What the exercise asks: An exact copy of the listing is required, with its pictures removed.

Material provided:
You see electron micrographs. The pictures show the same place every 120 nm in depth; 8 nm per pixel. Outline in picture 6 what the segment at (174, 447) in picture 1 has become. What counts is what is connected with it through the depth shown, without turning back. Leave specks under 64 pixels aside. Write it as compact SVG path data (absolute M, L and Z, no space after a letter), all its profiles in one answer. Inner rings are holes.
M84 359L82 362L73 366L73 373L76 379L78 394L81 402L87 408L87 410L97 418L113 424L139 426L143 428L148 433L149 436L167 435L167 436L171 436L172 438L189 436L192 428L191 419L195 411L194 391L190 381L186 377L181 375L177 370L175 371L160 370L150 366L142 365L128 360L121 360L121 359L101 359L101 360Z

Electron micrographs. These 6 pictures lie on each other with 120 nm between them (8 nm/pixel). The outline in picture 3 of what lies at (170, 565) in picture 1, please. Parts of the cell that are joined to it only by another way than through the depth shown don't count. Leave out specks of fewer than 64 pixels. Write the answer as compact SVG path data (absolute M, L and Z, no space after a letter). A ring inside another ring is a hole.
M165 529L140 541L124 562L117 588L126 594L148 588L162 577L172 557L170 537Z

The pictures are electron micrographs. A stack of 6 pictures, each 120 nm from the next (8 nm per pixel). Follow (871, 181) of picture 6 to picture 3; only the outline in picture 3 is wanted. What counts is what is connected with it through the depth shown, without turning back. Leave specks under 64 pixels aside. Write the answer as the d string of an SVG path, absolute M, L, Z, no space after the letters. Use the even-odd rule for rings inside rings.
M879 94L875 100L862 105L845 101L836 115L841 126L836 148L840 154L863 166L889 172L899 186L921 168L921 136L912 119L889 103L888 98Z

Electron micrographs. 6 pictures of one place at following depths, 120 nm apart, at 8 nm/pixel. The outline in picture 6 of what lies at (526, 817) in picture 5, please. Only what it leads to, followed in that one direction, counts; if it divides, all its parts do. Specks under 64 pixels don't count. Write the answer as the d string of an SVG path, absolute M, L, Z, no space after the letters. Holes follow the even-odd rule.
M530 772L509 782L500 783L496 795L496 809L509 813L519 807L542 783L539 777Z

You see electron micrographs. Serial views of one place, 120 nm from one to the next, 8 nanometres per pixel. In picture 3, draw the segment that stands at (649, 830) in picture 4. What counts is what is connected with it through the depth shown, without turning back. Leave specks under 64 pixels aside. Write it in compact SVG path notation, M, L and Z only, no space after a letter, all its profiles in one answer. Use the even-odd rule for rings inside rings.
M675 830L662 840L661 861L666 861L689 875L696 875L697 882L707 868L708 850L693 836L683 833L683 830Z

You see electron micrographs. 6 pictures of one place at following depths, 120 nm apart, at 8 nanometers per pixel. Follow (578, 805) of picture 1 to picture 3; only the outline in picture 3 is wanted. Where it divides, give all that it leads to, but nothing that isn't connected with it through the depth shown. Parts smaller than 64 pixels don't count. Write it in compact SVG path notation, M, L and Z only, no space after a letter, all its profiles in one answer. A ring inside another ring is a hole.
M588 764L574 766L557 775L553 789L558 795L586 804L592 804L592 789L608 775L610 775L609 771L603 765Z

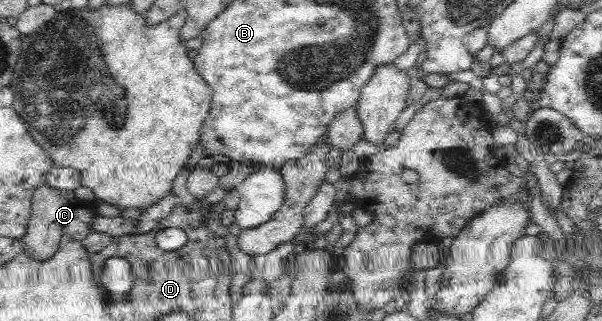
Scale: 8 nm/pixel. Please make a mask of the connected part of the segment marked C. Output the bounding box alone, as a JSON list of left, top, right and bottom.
[20,183,97,261]

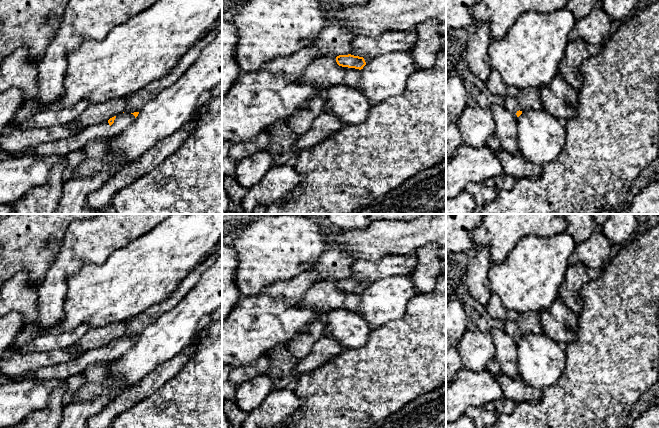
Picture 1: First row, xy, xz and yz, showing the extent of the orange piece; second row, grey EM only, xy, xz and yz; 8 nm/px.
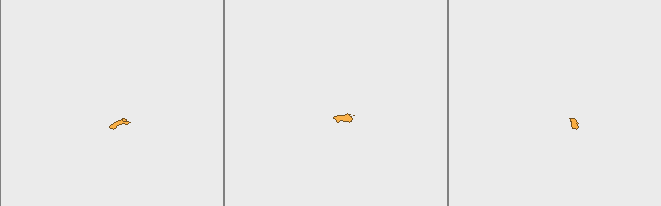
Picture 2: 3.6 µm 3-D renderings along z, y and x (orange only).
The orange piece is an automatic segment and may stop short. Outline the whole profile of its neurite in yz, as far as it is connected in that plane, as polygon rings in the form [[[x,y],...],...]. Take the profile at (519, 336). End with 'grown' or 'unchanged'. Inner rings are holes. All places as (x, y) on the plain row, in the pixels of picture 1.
[[[506,321],[504,325],[505,332],[513,337],[516,342],[522,338],[523,332],[516,321]]]; grown

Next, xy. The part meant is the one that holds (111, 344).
[[[123,336],[103,347],[85,351],[79,357],[67,362],[40,368],[34,372],[33,378],[42,380],[66,380],[71,376],[82,373],[89,366],[111,362],[120,358],[125,352],[134,346],[138,338],[139,336],[131,338]]]; grown

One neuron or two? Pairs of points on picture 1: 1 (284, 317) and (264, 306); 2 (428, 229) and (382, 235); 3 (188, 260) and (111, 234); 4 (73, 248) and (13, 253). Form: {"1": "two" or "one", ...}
{"1": "one", "2": "one", "3": "two", "4": "two"}

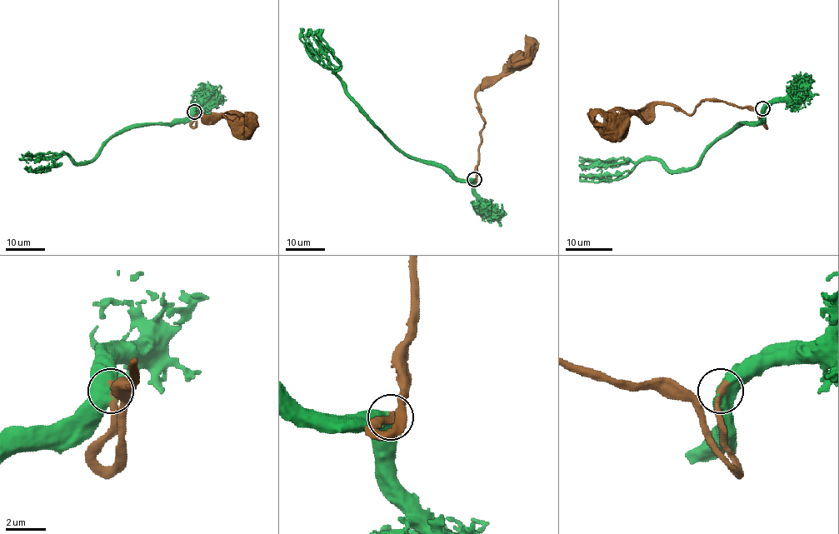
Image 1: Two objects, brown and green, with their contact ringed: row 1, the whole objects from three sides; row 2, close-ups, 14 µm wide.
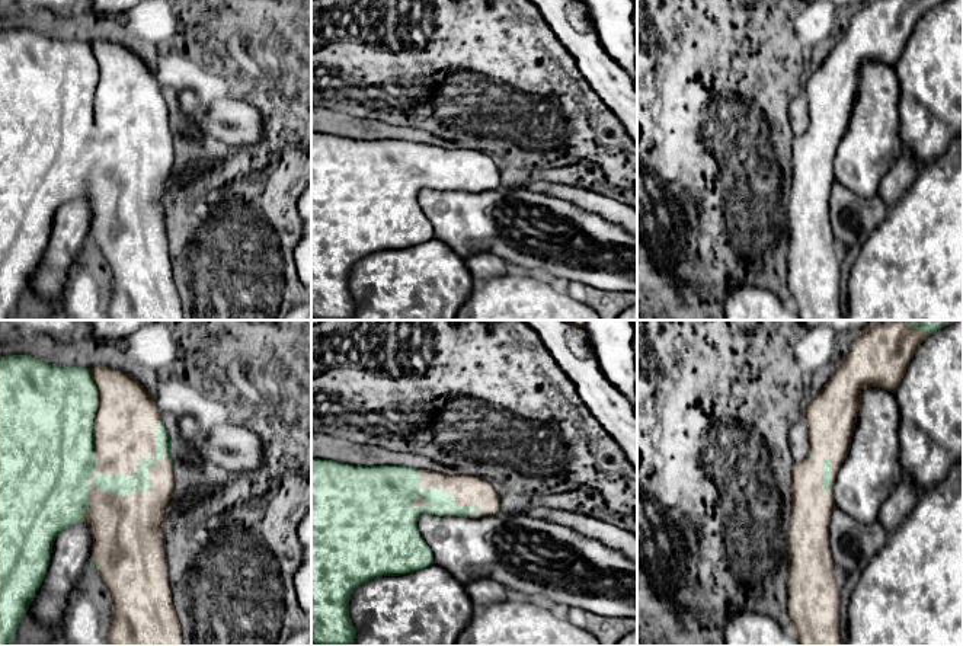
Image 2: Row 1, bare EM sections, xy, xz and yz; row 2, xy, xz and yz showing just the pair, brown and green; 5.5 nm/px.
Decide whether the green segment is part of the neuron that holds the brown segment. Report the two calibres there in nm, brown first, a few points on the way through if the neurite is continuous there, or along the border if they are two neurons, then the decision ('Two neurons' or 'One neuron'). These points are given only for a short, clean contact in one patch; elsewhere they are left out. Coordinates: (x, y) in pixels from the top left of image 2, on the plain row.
Thickness 360 nm (brown) against 500 nm. One neuron

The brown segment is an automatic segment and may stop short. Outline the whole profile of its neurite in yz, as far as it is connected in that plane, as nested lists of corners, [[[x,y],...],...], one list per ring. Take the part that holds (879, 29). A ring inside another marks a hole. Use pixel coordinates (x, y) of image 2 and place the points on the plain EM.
[[[868,0],[858,6],[850,26],[835,42],[823,63],[807,77],[803,90],[810,125],[791,144],[791,186],[788,217],[788,287],[799,320],[845,320],[841,310],[841,263],[834,250],[835,236],[829,217],[829,198],[835,180],[835,153],[850,125],[861,79],[861,64],[882,61],[896,67],[921,17],[946,0]]]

Answer box:
You see electron micrographs. The pictures show the same place every 120 nm in depth; 8 nm per pixel. Outline in picture 6 what the segment at (174, 447) in picture 1 has become. What counts is what is connected with it through the depth shown, without turning back. Leave specks under 64 pixels aside. Write it as compact SVG path data (absolute M, L and Z, no space after a letter), all its profiles in one answer. Inner rings are holes.
M84 359L82 362L73 366L73 373L76 379L78 394L81 402L87 408L87 410L97 418L113 424L139 426L143 428L148 433L149 436L167 435L167 436L171 436L172 438L189 436L192 428L191 419L195 411L194 391L190 381L186 377L181 375L177 370L175 371L160 370L150 366L142 365L128 360L121 360L121 359L101 359L101 360Z

Electron micrographs. These 6 pictures lie on each other with 120 nm between them (8 nm/pixel). The outline in picture 3 of what lies at (170, 565) in picture 1, please. Parts of the cell that are joined to it only by another way than through the depth shown don't count. Leave out specks of fewer than 64 pixels. Write the answer as compact SVG path data (absolute M, L and Z, no space after a letter). A ring inside another ring is a hole.
M165 529L140 541L124 562L117 588L126 594L148 588L162 577L172 557L170 537Z

The pictures are electron micrographs. A stack of 6 pictures, each 120 nm from the next (8 nm per pixel). Follow (871, 181) of picture 6 to picture 3; only the outline in picture 3 is wanted. What counts is what is connected with it through the depth shown, without turning back. Leave specks under 64 pixels aside. Write the answer as the d string of an SVG path, absolute M, L, Z, no space after the letters. Use the even-odd rule for rings inside rings.
M879 94L875 100L862 105L845 101L836 115L841 126L836 148L840 154L863 166L889 172L899 186L921 168L921 136L912 119L889 103L888 98Z

Electron micrographs. 6 pictures of one place at following depths, 120 nm apart, at 8 nm/pixel. The outline in picture 6 of what lies at (526, 817) in picture 5, please. Only what it leads to, followed in that one direction, counts; if it divides, all its parts do. Specks under 64 pixels don't count. Write the answer as the d string of an SVG path, absolute M, L, Z, no space after the letters. Holes follow the even-odd rule.
M530 772L509 782L500 783L496 795L496 809L509 813L519 807L542 783L539 777Z

You see electron micrographs. Serial views of one place, 120 nm from one to the next, 8 nanometres per pixel. In picture 3, draw the segment that stands at (649, 830) in picture 4. What counts is what is connected with it through the depth shown, without turning back. Leave specks under 64 pixels aside. Write it in compact SVG path notation, M, L and Z only, no space after a letter, all its profiles in one answer. Use the even-odd rule for rings inside rings.
M675 830L662 840L661 861L666 861L689 875L696 875L697 882L707 868L708 850L693 836L683 833L683 830Z

You see electron micrographs. 6 pictures of one place at following depths, 120 nm apart, at 8 nanometers per pixel. Follow (578, 805) of picture 1 to picture 3; only the outline in picture 3 is wanted. Where it divides, give all that it leads to, but nothing that isn't connected with it through the depth shown. Parts smaller than 64 pixels don't count. Write it in compact SVG path notation, M, L and Z only, no space after a letter, all its profiles in one answer. A ring inside another ring is a hole.
M588 764L574 766L557 775L553 789L558 795L586 804L592 804L592 789L608 775L610 775L609 771L603 765Z

Scale: 8 nm/pixel. Please make a mask of the connected part of the segment marked C. Output the bounding box alone, as a JSON list of left, top, right and bottom.
[20,183,97,261]

Picture 1: First row, xy, xz and yz, showing the extent of the orange piece; second row, grey EM only, xy, xz and yz; 8 nm/px.
Picture 2: 3.6 µm 3-D renderings along z, y and x (orange only).
The orange piece is an automatic segment and may stop short. Outline the whole profile of its neurite in yz, as far as it is connected in that plane, as polygon rings in the form [[[x,y],...],...]. Take the profile at (519, 336). End with 'grown' or 'unchanged'. Inner rings are holes. All places as (x, y) on the plain row, in the pixels of picture 1.
[[[506,321],[504,325],[505,332],[513,337],[516,342],[522,338],[523,332],[516,321]]]; grown

Next, xy. The part meant is the one that holds (111, 344).
[[[123,336],[103,347],[85,351],[79,357],[67,362],[40,368],[34,372],[33,378],[42,380],[66,380],[71,376],[82,373],[89,366],[111,362],[120,358],[125,352],[134,346],[138,338],[139,336],[131,338]]]; grown

One neuron or two? Pairs of points on picture 1: 1 (284, 317) and (264, 306); 2 (428, 229) and (382, 235); 3 (188, 260) and (111, 234); 4 (73, 248) and (13, 253). Form: {"1": "two" or "one", ...}
{"1": "one", "2": "one", "3": "two", "4": "two"}

Image 1: Two objects, brown and green, with their contact ringed: row 1, the whole objects from three sides; row 2, close-ups, 14 µm wide.
Image 2: Row 1, bare EM sections, xy, xz and yz; row 2, xy, xz and yz showing just the pair, brown and green; 5.5 nm/px.
Decide whether the green segment is part of the neuron that holds the brown segment. Report the two calibres there in nm, brown first, a few points on the way through if the neurite is continuous there, or along the border if they are two neurons, then the decision ('Two neurons' or 'One neuron'). These points are given only for a short, clean contact in one patch; elsewhere they are left out. Coordinates: (x, y) in pixels from the top left of image 2, on the plain row.
Thickness 360 nm (brown) against 500 nm. One neuron

The brown segment is an automatic segment and may stop short. Outline the whole profile of its neurite in yz, as far as it is connected in that plane, as nested lists of corners, [[[x,y],...],...], one list per ring. Take the part that holds (879, 29). A ring inside another marks a hole. Use pixel coordinates (x, y) of image 2 and place the points on the plain EM.
[[[868,0],[858,6],[850,26],[835,42],[823,63],[807,77],[803,90],[810,125],[791,144],[791,186],[788,217],[788,287],[799,320],[845,320],[841,310],[841,263],[834,250],[835,236],[829,217],[829,198],[835,180],[835,153],[850,125],[861,79],[861,64],[882,61],[896,67],[921,17],[946,0]]]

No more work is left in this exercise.